Floating point numbers are only accurate to a certain number of significant figures. Imagine if all of your numbers - including intermediate results - are only accurate to two significant figures, and you want the sum of the list [100, 1, 1, 1, 1, 1, 1]
.
- The "true" sum is 106, but this cannot be represented since we're only allowed two significant figures;
- The "correct" answer is 110, since that's the "true" sum rounded to 2 s.f.;
- But if we naively add the numbers in sequence, we'll first do 100 + 1 = 100 (to 2 s.f.), then 100 + 1 = 100 (to 2 s.f.), and so on until the final result is 100.
The "correct" answer can be achieved by adding the numbers up from smallest to largest; 1 + 1 = 2, then 2 + 1 = 3, then 3 + 1 = 4, then 4 + 1 = 5, then 5 + 1 = 6, then 6 + 100 = 110 (to 2 s.f.). However, even this doesn't work in the general case; if there were over a hundred 1s then the intermediate sums would start being inaccurate. You can do even better by always adding the smallest two remaining numbers.
Python's built-in sum
function uses the naive algorithm, while df['series'].sum()

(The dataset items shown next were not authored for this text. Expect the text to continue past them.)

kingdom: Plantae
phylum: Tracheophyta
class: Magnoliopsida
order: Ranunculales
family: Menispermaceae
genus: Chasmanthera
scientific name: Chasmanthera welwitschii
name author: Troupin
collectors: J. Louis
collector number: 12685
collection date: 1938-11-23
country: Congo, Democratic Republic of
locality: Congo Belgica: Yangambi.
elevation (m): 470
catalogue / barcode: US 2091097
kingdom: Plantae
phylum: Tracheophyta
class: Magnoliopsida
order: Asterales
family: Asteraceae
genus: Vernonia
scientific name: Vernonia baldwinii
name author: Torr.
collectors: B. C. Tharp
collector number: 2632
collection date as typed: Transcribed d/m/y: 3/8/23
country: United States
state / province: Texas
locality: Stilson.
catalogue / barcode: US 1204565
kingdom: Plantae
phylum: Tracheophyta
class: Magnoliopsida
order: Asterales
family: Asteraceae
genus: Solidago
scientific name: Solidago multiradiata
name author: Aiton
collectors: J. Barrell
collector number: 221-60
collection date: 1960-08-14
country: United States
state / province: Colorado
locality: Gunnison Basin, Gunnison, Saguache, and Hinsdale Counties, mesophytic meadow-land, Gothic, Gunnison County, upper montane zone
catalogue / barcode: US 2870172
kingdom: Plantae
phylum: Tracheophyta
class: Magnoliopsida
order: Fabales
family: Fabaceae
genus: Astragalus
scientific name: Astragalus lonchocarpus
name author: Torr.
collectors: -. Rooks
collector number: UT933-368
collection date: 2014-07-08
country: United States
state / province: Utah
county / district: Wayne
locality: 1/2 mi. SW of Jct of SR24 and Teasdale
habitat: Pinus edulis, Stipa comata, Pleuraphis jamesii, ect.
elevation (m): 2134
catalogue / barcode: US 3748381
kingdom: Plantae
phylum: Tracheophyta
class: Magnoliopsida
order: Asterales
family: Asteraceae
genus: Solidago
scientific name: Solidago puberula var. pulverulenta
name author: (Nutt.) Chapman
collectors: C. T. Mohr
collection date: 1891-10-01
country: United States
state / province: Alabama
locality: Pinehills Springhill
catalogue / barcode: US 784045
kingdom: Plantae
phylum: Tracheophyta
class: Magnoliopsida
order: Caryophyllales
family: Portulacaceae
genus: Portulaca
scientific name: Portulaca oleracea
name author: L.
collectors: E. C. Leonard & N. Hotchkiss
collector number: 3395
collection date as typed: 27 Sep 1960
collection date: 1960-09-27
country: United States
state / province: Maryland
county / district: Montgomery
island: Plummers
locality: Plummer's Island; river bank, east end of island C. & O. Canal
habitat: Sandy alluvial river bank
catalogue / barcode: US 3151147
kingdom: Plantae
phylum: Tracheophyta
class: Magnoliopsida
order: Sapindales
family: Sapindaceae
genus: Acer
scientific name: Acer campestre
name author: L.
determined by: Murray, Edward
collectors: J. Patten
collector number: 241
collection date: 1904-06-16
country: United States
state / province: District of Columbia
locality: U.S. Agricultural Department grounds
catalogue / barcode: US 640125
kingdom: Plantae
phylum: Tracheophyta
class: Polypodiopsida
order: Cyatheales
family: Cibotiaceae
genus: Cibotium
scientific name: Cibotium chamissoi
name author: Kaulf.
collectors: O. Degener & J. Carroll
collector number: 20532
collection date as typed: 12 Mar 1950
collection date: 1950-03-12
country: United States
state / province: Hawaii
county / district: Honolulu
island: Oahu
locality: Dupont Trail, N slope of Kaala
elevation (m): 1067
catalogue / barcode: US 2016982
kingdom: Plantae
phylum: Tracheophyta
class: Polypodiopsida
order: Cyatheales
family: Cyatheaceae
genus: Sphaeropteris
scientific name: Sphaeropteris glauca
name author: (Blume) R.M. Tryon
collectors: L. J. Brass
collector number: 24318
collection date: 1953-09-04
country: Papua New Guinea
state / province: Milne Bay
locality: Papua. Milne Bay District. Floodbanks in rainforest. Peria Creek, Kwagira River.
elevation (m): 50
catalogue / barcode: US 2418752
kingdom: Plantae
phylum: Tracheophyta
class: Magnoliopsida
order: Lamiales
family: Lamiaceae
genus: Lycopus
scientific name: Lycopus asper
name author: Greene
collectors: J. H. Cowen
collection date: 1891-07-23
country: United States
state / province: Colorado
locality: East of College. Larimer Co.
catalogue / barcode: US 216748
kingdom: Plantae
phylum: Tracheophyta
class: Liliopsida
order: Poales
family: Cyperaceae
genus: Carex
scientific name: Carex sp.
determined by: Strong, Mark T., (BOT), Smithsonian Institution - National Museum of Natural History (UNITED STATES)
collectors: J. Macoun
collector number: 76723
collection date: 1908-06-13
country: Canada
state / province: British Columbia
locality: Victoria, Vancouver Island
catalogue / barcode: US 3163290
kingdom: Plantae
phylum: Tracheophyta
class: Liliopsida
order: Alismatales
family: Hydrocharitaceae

method uses a more accurate algorithm with a lower accumulated rounding error. From the numpy source code, which pandas uses:
For floating point numbers the numerical precision of sum (and
np.add.reduce
) is in general limited by directly adding each number
individually to the result causing rounding errors in every step.
However, often numpy will use a numerically better approach (partial
pairwise summation) leading to improved precision in many use-cases.
This improved precision is always provided when no axis
is given.
The math.fsum function uses an algorithm which is more accurate still:
In contrast to NumPy, Python's math.fsum
function uses a slower but
more precise approach to summation.
For your list, the result of math.fsum
is -1.484363
, which is the correctly-rounded answer.